Your task:
Only the lines that contain the string "Radio" belong in the answer; pull them from the records.

# # #

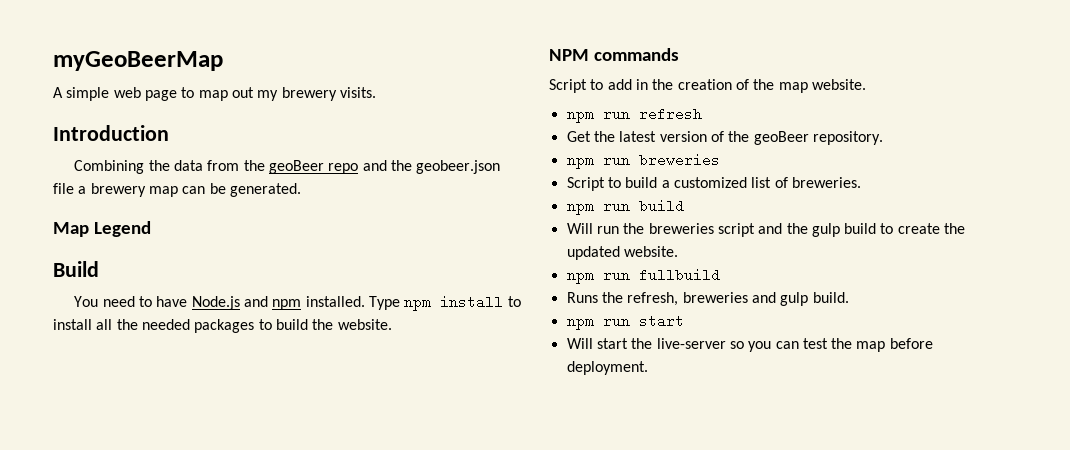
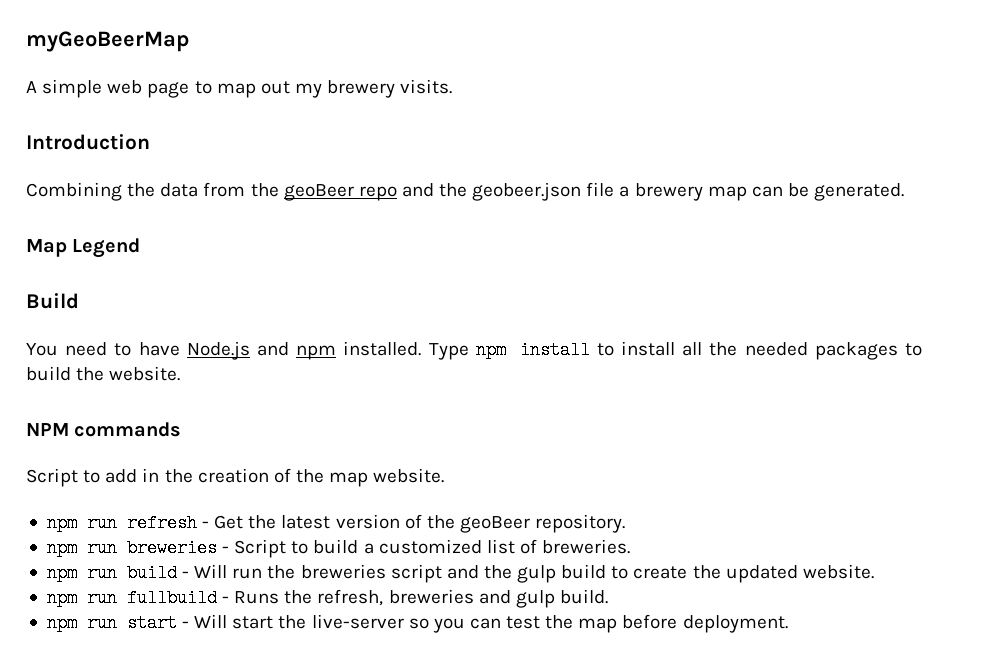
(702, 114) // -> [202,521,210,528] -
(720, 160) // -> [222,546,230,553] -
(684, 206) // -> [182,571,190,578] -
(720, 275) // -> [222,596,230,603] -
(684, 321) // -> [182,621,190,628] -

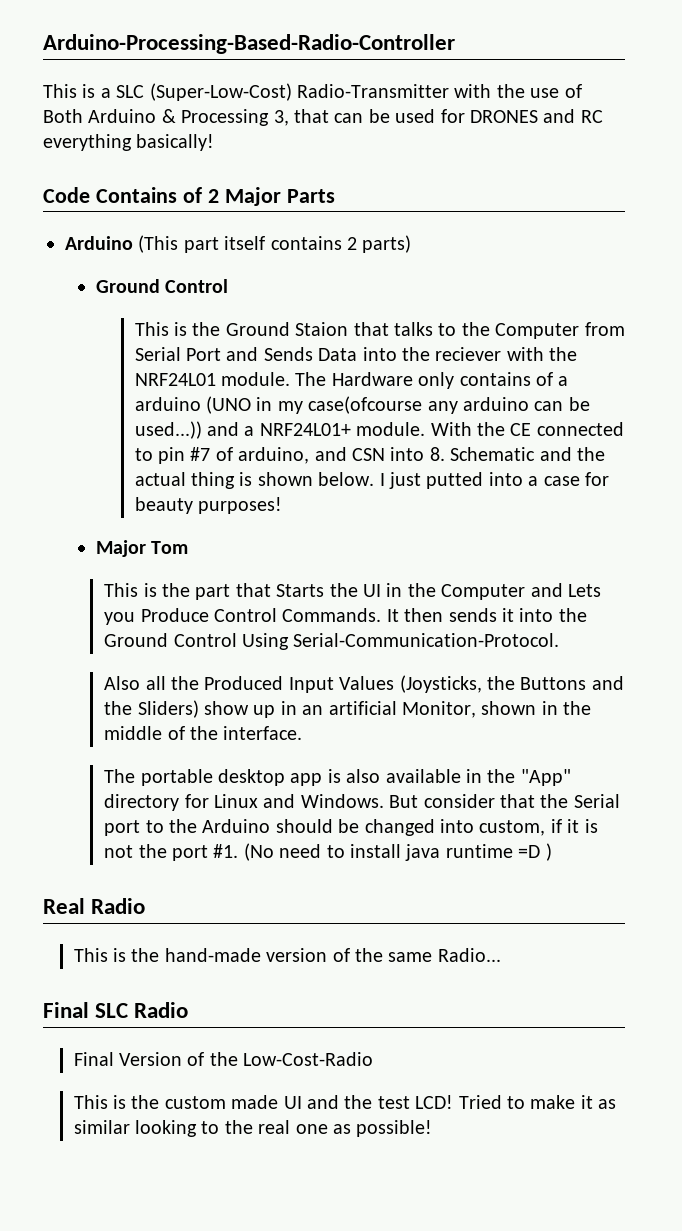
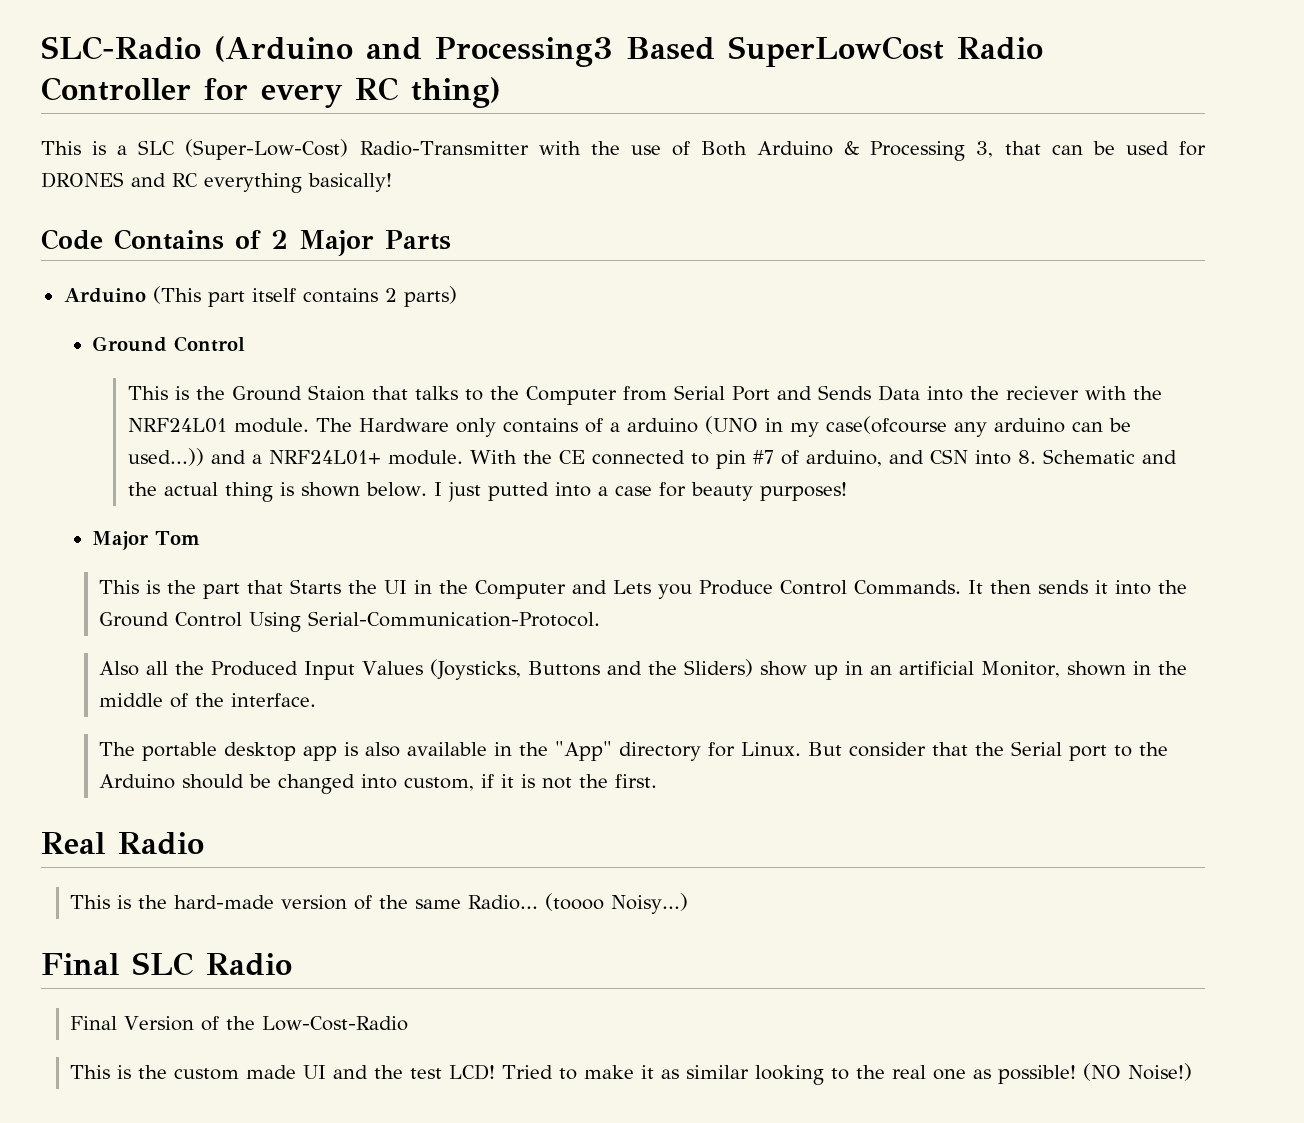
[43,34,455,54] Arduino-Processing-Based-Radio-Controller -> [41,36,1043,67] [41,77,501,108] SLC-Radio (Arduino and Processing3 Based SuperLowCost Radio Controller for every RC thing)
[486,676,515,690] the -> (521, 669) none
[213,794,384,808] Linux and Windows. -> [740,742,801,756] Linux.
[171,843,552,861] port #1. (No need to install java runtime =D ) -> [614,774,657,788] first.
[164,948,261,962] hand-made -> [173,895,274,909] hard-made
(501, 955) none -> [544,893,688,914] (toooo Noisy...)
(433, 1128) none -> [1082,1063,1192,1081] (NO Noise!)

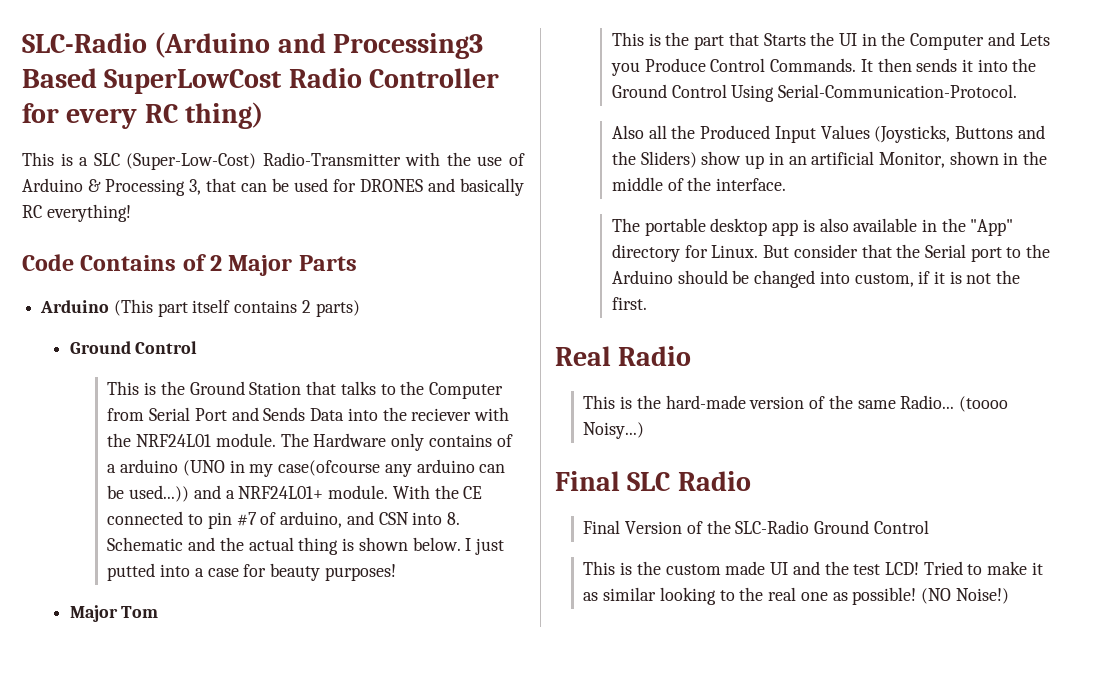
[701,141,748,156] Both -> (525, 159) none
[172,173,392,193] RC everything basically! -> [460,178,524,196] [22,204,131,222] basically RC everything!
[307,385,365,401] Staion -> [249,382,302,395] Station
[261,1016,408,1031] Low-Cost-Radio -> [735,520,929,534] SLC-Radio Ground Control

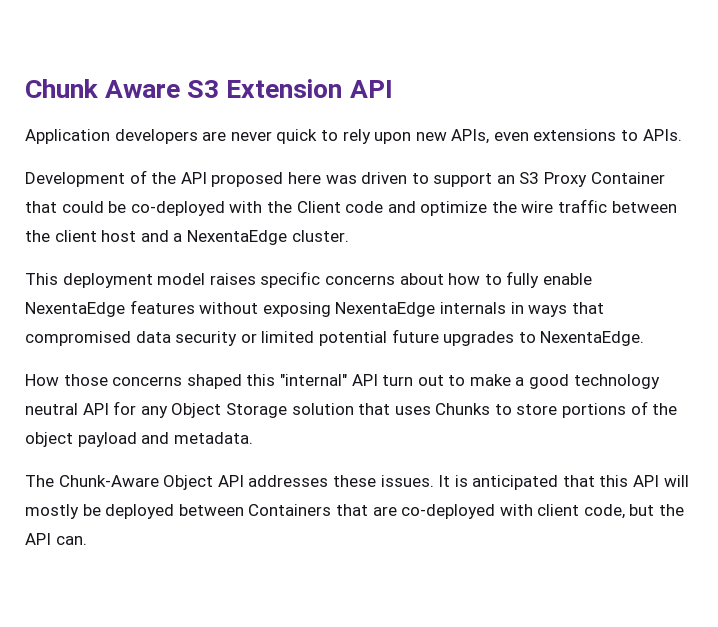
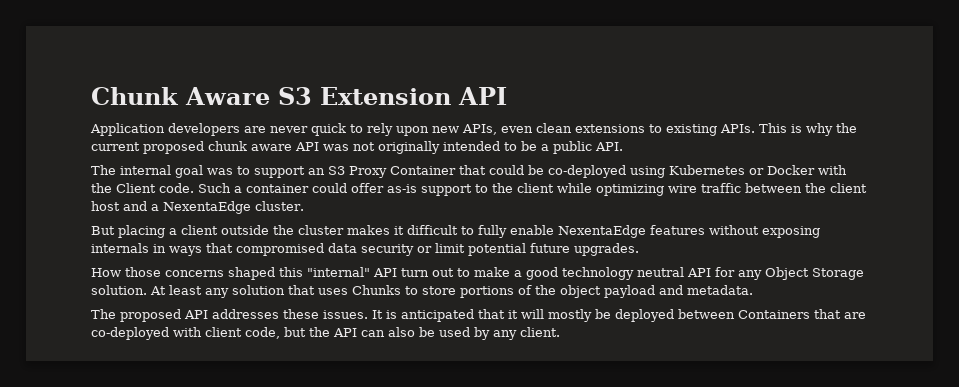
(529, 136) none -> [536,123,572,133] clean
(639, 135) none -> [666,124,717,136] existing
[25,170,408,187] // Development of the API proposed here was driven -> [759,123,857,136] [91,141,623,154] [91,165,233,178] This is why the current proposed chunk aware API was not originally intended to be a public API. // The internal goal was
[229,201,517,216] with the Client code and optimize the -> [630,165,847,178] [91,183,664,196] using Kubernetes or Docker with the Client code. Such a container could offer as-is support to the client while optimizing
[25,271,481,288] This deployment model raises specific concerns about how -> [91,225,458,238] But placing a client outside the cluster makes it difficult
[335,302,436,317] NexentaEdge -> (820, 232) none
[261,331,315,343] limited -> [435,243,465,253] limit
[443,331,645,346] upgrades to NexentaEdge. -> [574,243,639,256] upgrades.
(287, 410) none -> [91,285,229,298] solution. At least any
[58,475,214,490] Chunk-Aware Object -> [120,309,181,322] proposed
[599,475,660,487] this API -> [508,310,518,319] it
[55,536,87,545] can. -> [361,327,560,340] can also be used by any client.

# # #

Result of the exercise:
[43,34,455,54] Arduino-Processing-Based-Radio-Controller -> [41,36,1043,67] [41,77,501,108] SLC-Radio (Arduino and Processing3 Based SuperLowCost Radio Controller for every RC thing)
[261,1016,408,1031] Low-Cost-Radio -> [735,520,929,534] SLC-Radio Ground Control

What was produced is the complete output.